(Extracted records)
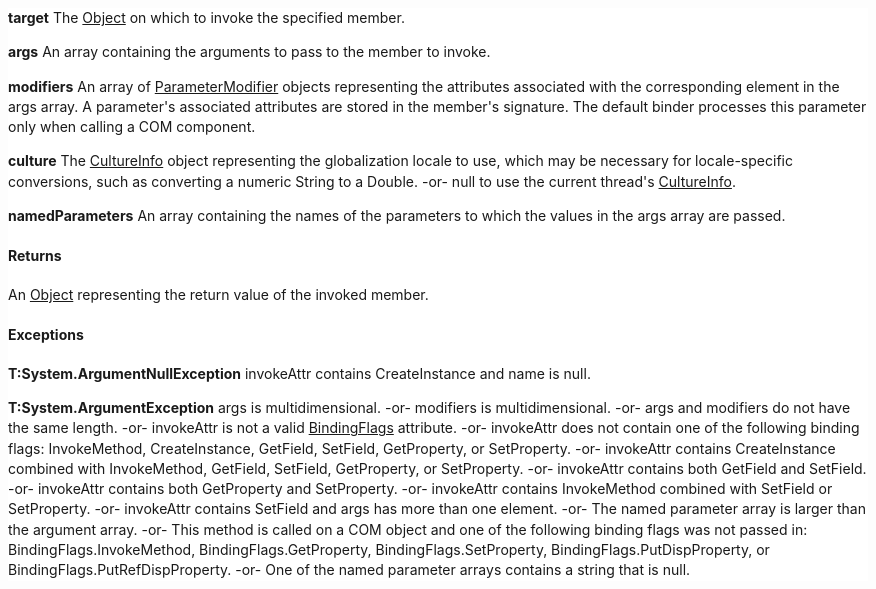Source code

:**target**
The [Object](#) on which to invoke the specified member.

**args**
An array containing the arguments to pass to the member to invoke.

**modifiers**
An array of [ParameterModifier](#) objects representing the attributes associated with the corresponding element in the args array. A parameter's associated attributes are stored in the member's signature. 
    The default binder processes this parameter only when calling a COM component.

**culture**
The [CultureInfo](#) object representing the globalization locale to use, which may be necessary for locale-specific conversions, such as converting a numeric String to a Double.
    -or- 
    null to use the current thread's [CultureInfo](#).

**namedParameters**
An array containing the names of the parameters to which the values in the args array are passed.

#### Returns

An [Object](#) representing the return value of the invoked member.

#### Exceptions

**T:System.ArgumentNullException**
invokeAttr contains CreateInstance and name is null.

**T:System.ArgumentException**
args is multidimensional.
    -or- 
    modifiers is multidimensional.
    -or- 
    args and modifiers do not have the same length.
    -or- 
    invokeAttr is not a valid [BindingFlags](#) attribute.
    -or- 
    invokeAttr does not contain one of the following binding flags: InvokeMethod, CreateInstance, GetField, SetField, GetProperty, or SetProperty.
    -or- 
    invokeAttr contains CreateInstance combined with InvokeMethod, GetField, SetField, GetProperty, or SetProperty.
    -or- 
    invokeAttr contains both GetField and SetField.
    -or- 
    invokeAttr contains both GetProperty and SetProperty.
    -or- 
    invokeAttr contains InvokeMethod combined with SetField or SetProperty.
    -or- 
    invokeAttr contains SetField and args has more than one element.
    -or- 
    The named parameter array is larger than the argument array.
    -or- 
    This method is called on a COM object and one of the following binding flags was not passed in: BindingFlags.InvokeMethod, BindingFlags.GetProperty, BindingFlags.SetProperty, BindingFlags.PutDispProperty, or BindingFlags.PutRefDispProperty.
    -or- 
    One of the named parameter arrays contains a string that is null.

**TO-DO ITEM**
Examine the entries and report how many of their lines contain the string "which", giving no more than the number.

**ANSWER TO THIS EXERCISE**
3